Les dirigeants et partisans des Sénateurs ont retenu leur souffle mardi soir quand le gardien numéro un Craig Anderson a pris le chemin du vestiaire avec 5:03 minutes à faire dans le match, semblant s’être blessé à la jambe gauche en tentant de faire un déplacement d’un côté à l’autre de son filet pour réaliser un arrêt. 

Anderson n’a pas participé à la séance d’entraînement des siens mercredi, mais l’entraîneur-chef Guy Boucher a assuré qu’il sera le partant contre les Golden Knights jeudi soir. 
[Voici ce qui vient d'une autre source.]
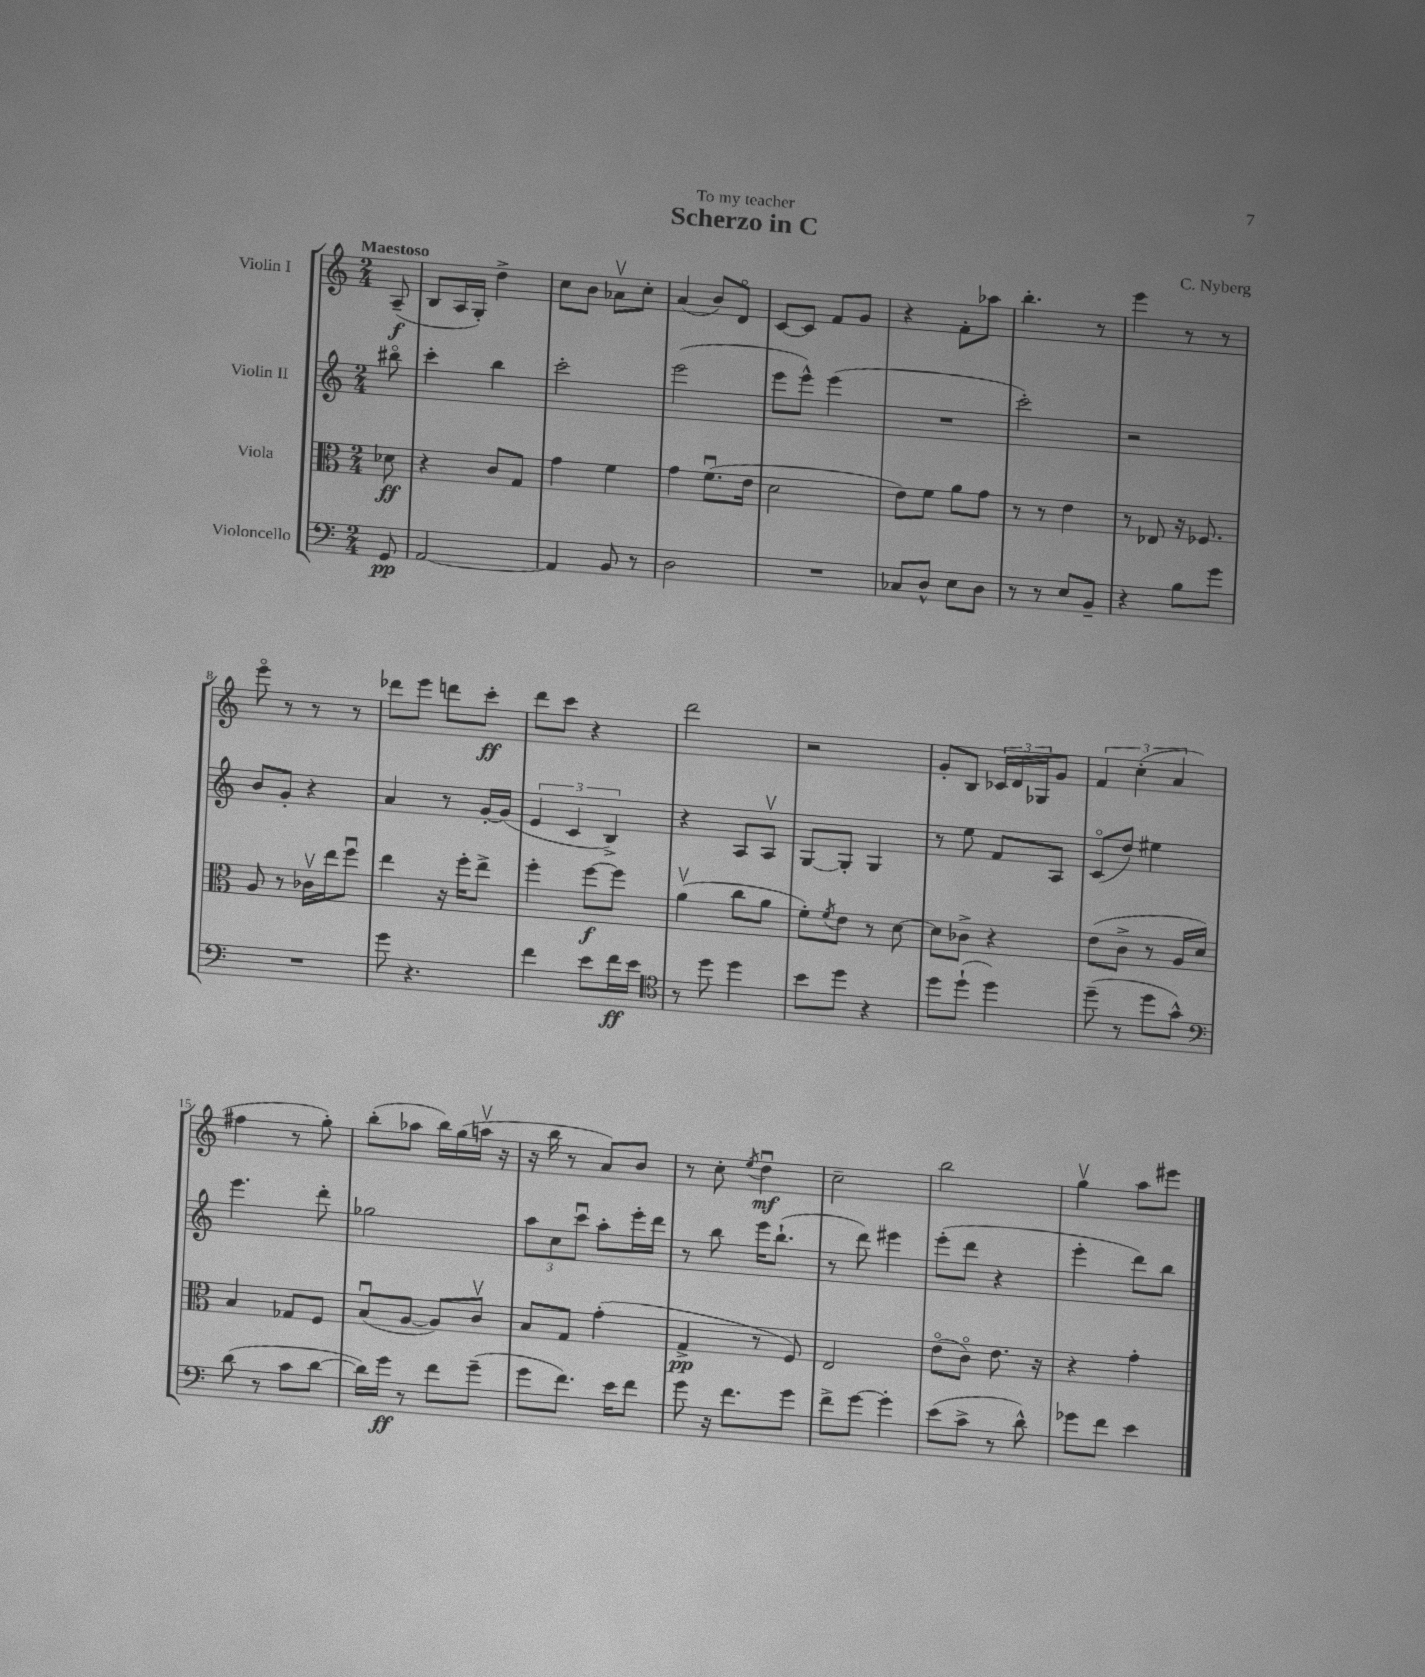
\header { title = "Scherzo in C" composer = "C. Nyberg" dedication = "To my teacher" }
<<
\new StaffGroup <<
\new Staff = "s0" \with { instrumentName = "Violin I" } {
    \clef treble \key c \major \numericTimeSignature \time 2/4 \partial 8 \tempo "Maestoso"
    a8--\f( |
    b8 a16 g16-.) d''4-> |
    c''8 b'8 aes'8\upbow c''8-. |
    a'4( b'8) d'8\flageolet |
    c'8~ c'8 f'8 g'8 |
    r4 f'8-. aes''8 |
    b''4.-. r8 |
    e'''4 r8 r8 |
    e'''8\flageolet r8 r8 r8 |
    des'''8 e'''8 d'''8 c'''8-.\ff |
    d'''8 c'''8 r4 |
    d'''2 |
    r2 |
    g'8-. b8 \tuplet 3/2 { ces'16 d'16 ges16 } g'8 |
    \tuplet 3/2 { f'4 c''4-.( a'4 } |
    fis''4 r8 g''8-.) |
    b''8-.( aes''8 b''16) g''16( a''16\upbow r16 |
    r16 b''16 r8 a'8) b'8 |
    r8 c''8-. \acciaccatura { e''8 } d''4\downbow\mf |
    c''2-- |
    b''2 |
    g''4\upbow a''8 eis'''8 \bar "|." |
}
\new Staff = "s1" \with { instrumentName = "Violin II" } {
    \clef treble \key c \major \numericTimeSignature \time 2/4 \partial 8
    bis''8\flageolet |
    c'''4-. b''4 |
    c'''2-. |
    e'''2( |
    e'''8 e'''8-^) e'''4( |
    R2 |
    c'''2-.) |
    r2 |
    b'8 g'8-. r4 |
    a'4 r8 g'16~-. g'16( |
    \tuplet 3/2 { e'4 c'4 b4->) } |
    r4 a8 a8\upbow |
    g8~ g8-. g4 |
    r8 e''8 f'8 a8 |
    c'8\flageolet( d''8) eis''4 |
    e'''4. d'''8-. |
    ges''2 |
    \tuplet 3/2 { a''8 c''8 c'''8\downbow } a''8-. e'''16-. d'''16 |
    r8 b''8 e'''16 b''8.-!( |
    r8 d'''8) eis'''4 |
    e'''8-.( d'''8 r4 |
    e'''4-. d'''8) b''8 \bar "|." |
}
\new Staff = "s2" \with { instrumentName = "Viola" } {
    \clef alto \key c \major \numericTimeSignature \time 2/4 \partial 8
    des'8\ff |
    r4 c'8 g8 |
    g'4 f'4 |
    g'4 f'8.\downbow( e'16 |
    d'2 |
    e'8) f'8 a'8 g'8 |
    r8 r8 e'4 |
    r8 ees8 r16 fes8. |
    a8 r8 ces'16\upbow e''16 f''8\downbow |
    e''4 r16 f''16-. e''8-> |
    f''4-. f''8~\f f''8 |
    a'4\upbow( c''8 a'8 |
    f'8-.) \acciaccatura { f'8 } e'8 r8 d'8~ |
    d'8 ces'8-> r4 |
    e'8( c'8-> r8 a16 d'16) |
    b4 ges8 f8 |
    b8\downbow( a8~ a8) c'8\upbow |
    b8 g8 g'4-.( |
    g4->\pp r8 f8) |
    e2 |
    e'8\flageolet( c'8\flageolet) e'8. r16 |
    r4 g'4-. \bar "|." |
}
\new Staff = "s3" \with { instrumentName = "Violoncello" } {
    \clef bass \key c \major \numericTimeSignature \time 2/4 \partial 8
    g,8\pp |
    a,2~ |
    a,4 b,8 r8 |
    d2 |
    R2 |
    ces8 d8-^ e8 d8 |
    r8 r8 e8 b,8-- |
    r4 b8 g'8 |
    R2 |
    g'8 r4. |
    f'4 e'8 f'16\ff e'16 |
    \clef tenor r8 d''8 d''4 |
    b'8 d''8 r4 |
    d''8 d''8-!( d''4) |
    d''8--( r8 d''8 g'8-^) |
    \clef bass d'8( r8 c'8 d'8~ |
    d'16) g'16\ff r8 f'8 g'8--( |
    g'8 f'8.) e'16 f'8 |
    g'8 r16 f'8. g'8 |
    f'8-> g'8~ g'4-. |
    e'8( c'8-> r8 d'8-^) |
    ges'8 f'8 e'4 \bar "|." |
}
>>
>>
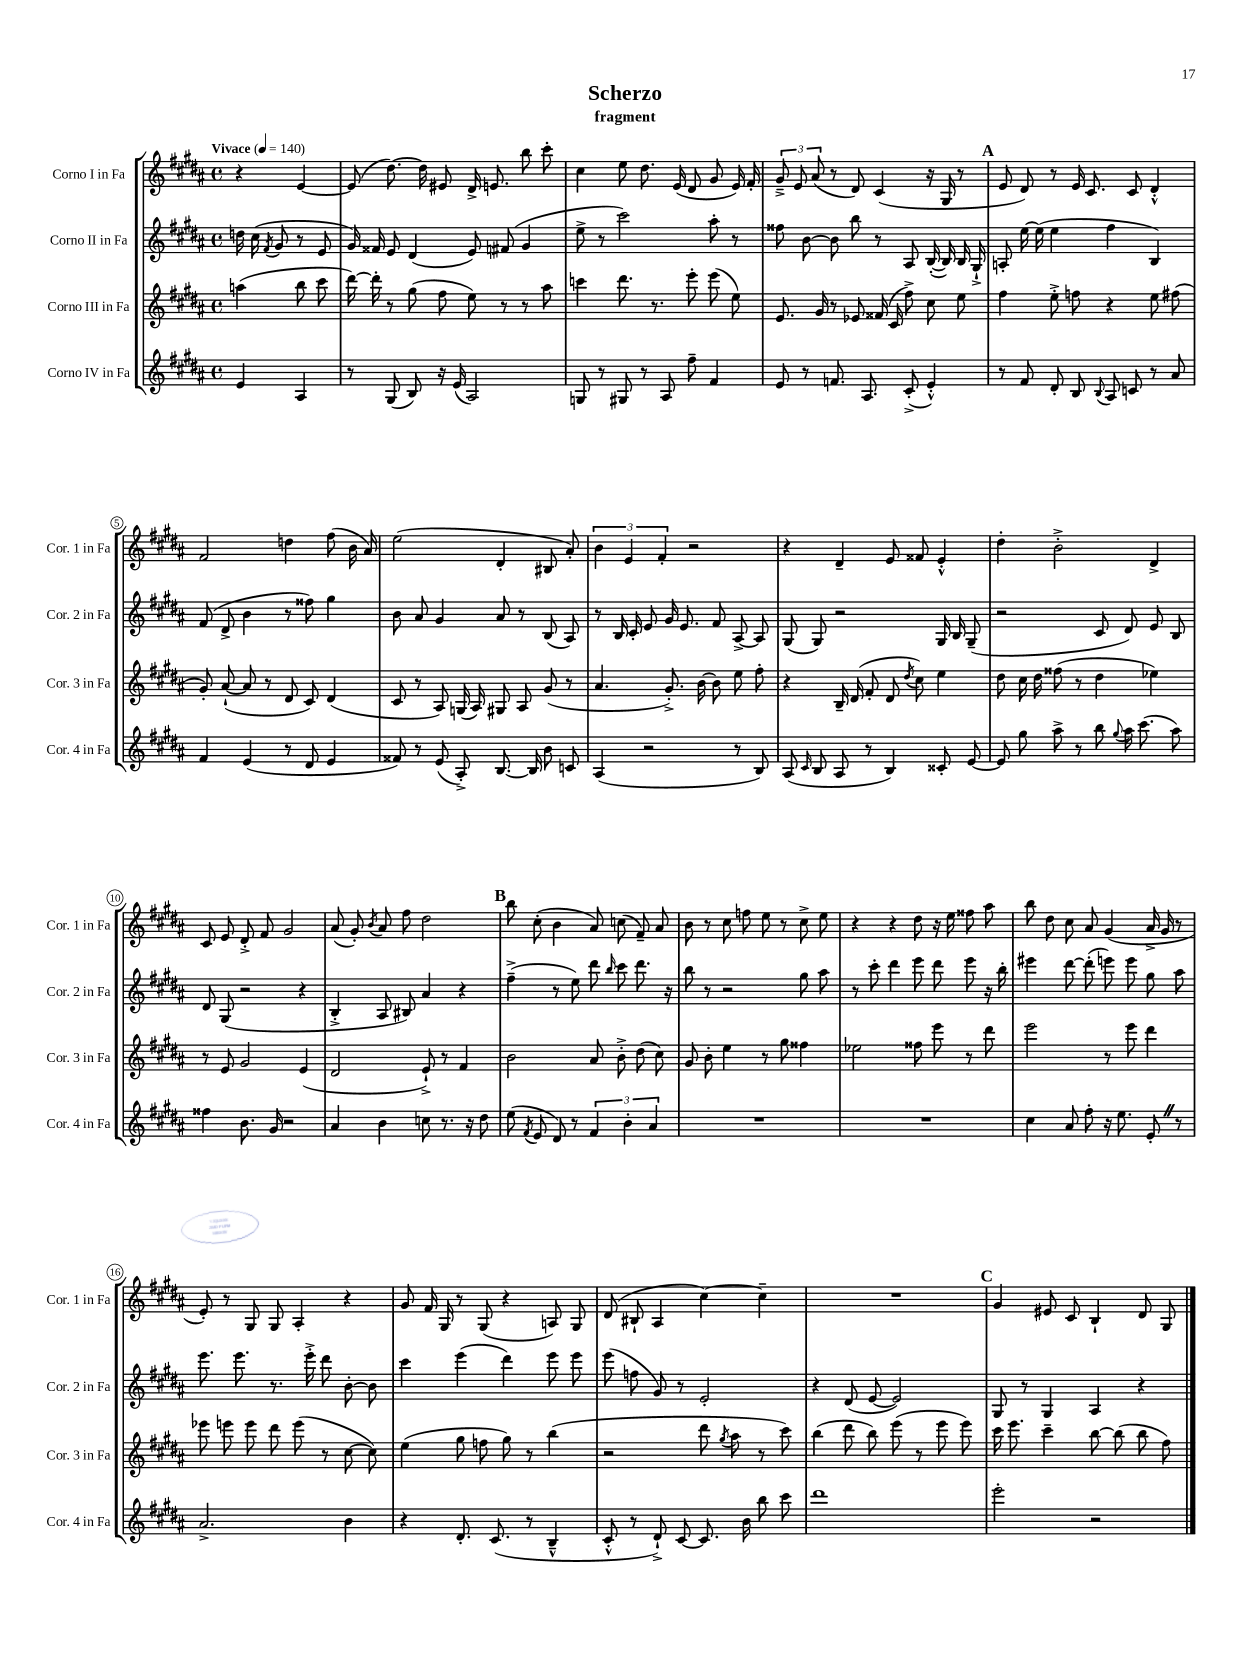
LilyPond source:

\header { title = "Scherzo" subtitle = "fragment" }
<<
\new StaffGroup <<
\new Staff = "s0" \with { instrumentName = "Corno I in Fa" shortInstrumentName = "Cor. 1 in Fa" } {
    \clef treble \key b \major \defaultTimeSignature \time 4/4 \partial 2 \tempo "Vivace" 4 = 140
    \autoBeamOff r4 e'4~ |
    e'8( dis''8.~) dis''16 eis'8 dis'16-> e'8. b''8 cis'''8-. |
    cis''4 e''8 dis''8. e'16( dis'8 gis'8 e'16) fis'16-. |
    \tuplet 3/2 { gis'8---> e'8 ais'8( } r8 dis'8) cis'4( r16 gis16 r8 |
    \mark \markup { \bold "A" } e'8 dis'8) r8 e'16 cis'8. cis'8 dis'4-.-^ |
    fis'2 d''4 fis''8( b'16 ais'16) |
    e''2( dis'4-. bis8 ais'8-.) |
    \tuplet 3/2 { b'4 e'4 fis'4-. } r2 |
    r4 dis'4-- e'8 fisis'8 e'4-.-^ |
    dis''4-. b'2-.-> dis'4-> |
    cis'8 e'8 dis'8-.-> fis'8 gis'2 |
    ais'8( gis'8-.) \acciaccatura { b'8 } ais'8 fis''8 dis''2 |
    \mark \markup { \bold "B" } b''8 cis''8-.( b'4 ais'8) c''8( fis'8--) ais'8 |
    b'8 r8 cis''8 f''8 e''8 r8 cis''8-> e''8 |
    r4 r4 dis''8 r16 e''16 fisis''8 ais''8 |
    b''8 dis''8 cis''8 ais'8 gis'4( ais'16-> gis'16 r8 |
    e'8-.) r8 gis8 gis8 ais4-. r4 |
    gis'8 fis'16 gis16 r8 gis8( r4 a8) gis8 |
    dis'8( bis8-! ais4 cis''4~) cis''4-- |
    R1 |
    \mark \markup { \bold "C" } gis'4 eis'8 cis'8 b4-! dis'8 gis8 \bar "|." |
}
\new Staff = "s1" \with { instrumentName = "Corno II in Fa" shortInstrumentName = "Cor. 2 in Fa" } {
    \clef treble \key b \major \defaultTimeSignature \time 4/4 \partial 2
    \autoBeamOff d''16 cis''16( \acciaccatura { fis'8 } gis'8 r8 e'8 |
    gis'16) fisis'16 e'8 dis'4( e'8) fis'8( gis'4 |
    e''8-> r8 cis'''2) ais''8-. r8 |
    fisis''8 b'8~ b'8 b''8 r8 ais8 b16~-.( b16) b16 gis16-!-> |
    \mark \markup { \bold "A" } a8-. e''16~ e''16( e''4 fis''4 b4) |
    fis'8( dis'8-> b'4 r8 fisis''8) gis''4 |
    b'8 ais'8 gis'4 ais'8 r8 b8( ais8) |
    r8 b16 cis'16-. e'8 gis'16 e'8. fis'8 ais8~-> ais8 |
    gis8( gis8) r2 gis16 b16 gis8--( |
    r2 cis'8 dis'8) e'8 b8 |
    dis'8 gis8( r2 r4 |
    b4-.-> ais8 bis8) ais'4 r4 |
    \mark \markup { \bold "B" } fis''4--->( r8 e''8) dis'''8 \grace { b''16 } cis'''8 dis'''8. r16 |
    b''8 r8 r2 gis''8 ais''8 |
    r8 cis'''8-. dis'''4 e'''8 dis'''8 e'''8 r16 b''16-. |
    eis'''4 dis'''8~ dis'''8-.( e'''8) e'''8 gis''8 ais''8 |
    e'''8. e'''8. r8. e'''16-.-> dis'''8 b'8~-. b'8 |
    cis'''4 e'''4( dis'''4) e'''8 e'''8 |
    e'''8( f''8 gis'8) r8 e'2-. |
    r4 dis'8( e'8~ e'2) |
    \mark \markup { \bold "C" } gis8 r8 gis4 ais4 r4 \bar "|." |
}
\new Staff = "s2" \with { instrumentName = "Corno III in Fa" shortInstrumentName = "Cor. 3 in Fa" } {
    \clef treble \key b \major \defaultTimeSignature \time 4/4 \partial 2
    \autoBeamOff a''4( b''8 cis'''8 |
    dis'''16~) dis'''16-. r8 gis''8( fis''8 e''8) r8 r8 ais''8 |
    c'''4 dis'''8. r8. e'''8-. e'''8( e''8) |
    e'8. gis'16 r8 ees'8 fisis'16( cis'16 fis''8->) cis''8 e''8 |
    \mark \markup { \bold "A" } fis''4 e''8-.-> f''8 r4 e''8 fis''8( |
    gis'8-.) ais'8~-!( ais'8 r8 dis'8 cis'8) dis'4( |
    cis'8 r8 ais8) g16( ais16) gis8 ais8 gis'8( r8 |
    ais'4. gis'8.-.->) b'16~ b'8 e''8 fis''8-. |
    r4 b16-- dis'16( fis'8-. dis'8 \acciaccatura { dis''8 } cis''8) e''4 |
    dis''8 cis''16 dis''16 fisis''8( r8 dis''4 ees''4) |
    r8 e'8 gis'2 e'4( |
    dis'2 e'8-!->) r8 fis'4 |
    \mark \markup { \bold "B" } b'2 ais'8 b'8-.-> dis''8( cis''8) |
    gis'8 b'8-. e''4 r8 gis''8 fisis''4 |
    ees''2 fisis''8 e'''8 r8 dis'''8 |
    e'''2 r8 e'''8 dis'''4 |
    ees'''8 e'''8 e'''8 dis'''8 e'''8( r8 cis''8~ cis''8) |
    e''4( gis''8 f''8 gis''8) r8 b''4( |
    r2 dis'''8 \acciaccatura { gis''8 } ais''8 r8 cis'''8) |
    b''4( dis'''8 b''8) e'''8( r8 e'''8 e'''8) |
    \mark \markup { \bold "C" } cis'''16 e'''8. cis'''4-- b''8~ b''8( b''8 fis''8) \bar "|." |
}
\new Staff = "s3" \with { instrumentName = "Corno IV in Fa" shortInstrumentName = "Cor. 4 in Fa" } {
    \clef treble \key b \major \defaultTimeSignature \time 4/4 \partial 2
    \autoBeamOff e'4 ais4 |
    r8 gis8( b8) r16 e'16( ais2) |
    g8 r8 gis8 r8 ais8 fis''8-- fis'4 |
    e'8 r8 f'8. ais8. cis'8-.->( e'4-.-^) |
    \mark \markup { \bold "A" } r8 fis'8 dis'8-. b8 \appoggiatura { b8 } ais8 c'8 r8 ais'8 |
    fis'4 e'4( r8 dis'8 e'4 |
    fisis'8) r8 e'8( ais8-.->) b8.~ b16 b'8 c'8 |
    ais4( r2 r8 b8) |
    ais8( \grace { cis'16 } b8 ais8 r8 b4) cisis'8-. e'8~ |
    e'8 gis''8 ais''8-> r8 b''8 \appoggiatura { gis''8 } ais''16 cis'''8.( ais''8) |
    fisis''4 b'8. gis'16 r2 |
    ais'4 b'4 c''8 r8. r16 dis''8 |
    \mark \markup { \bold "B" } e''8( \acciaccatura { fis'8 } e'8 dis'8) r8 \tuplet 3/2 { fis'4 b'4-. ais'4 } |
    R1 |
    R1 |
    cis''4 ais'8 fis''8-. r16 e''8. e'8-. \once \override BreathingSign.text = \markup { \musicglyph "scripts.caesura.straight" } \breathe r8 |
    ais'2.-> b'4 |
    r4 dis'8.-. cis'8.( r8 b4---^ |
    cis'8-.-^ r8 dis'8-!->) cis'8~ cis'8. b'16 b''8 cis'''8 |
    dis'''1 |
    \mark \markup { \bold "C" } e'''2-. r2 \bar "|." |
}
>>
>>
\layout { \context { \Score \override BarNumber.stencil = #(make-stencil-circler 0.1 0.3 ly:text-interface::print) } }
Le gardien Craig Anderson sera à son poste jeudi face aux Golden Knights.

« Il n’y a pas de drapeau rouge [de la part des soigneurs], il semble être bien correct... Il a eu un petit pincement deux ou trois présences avant qu’on le retire [à la faveur de Mike McKenna]. On ne voulait pas prendre de chance, surtout avec le pointage [de 6-3 à ce moment-là] », a-t-il commenté. 

Avec le gardien substitut Mike Condon présentement à Belleville pour refaire sa confiance, les Sénateurs auraient eu bien des difficultés à composer avec une blessure sérieuse à Anderson, qui avait repoussé 49 lancers il y a deux semaines à Las Vegas dans un revers de 4-3 en prolongation.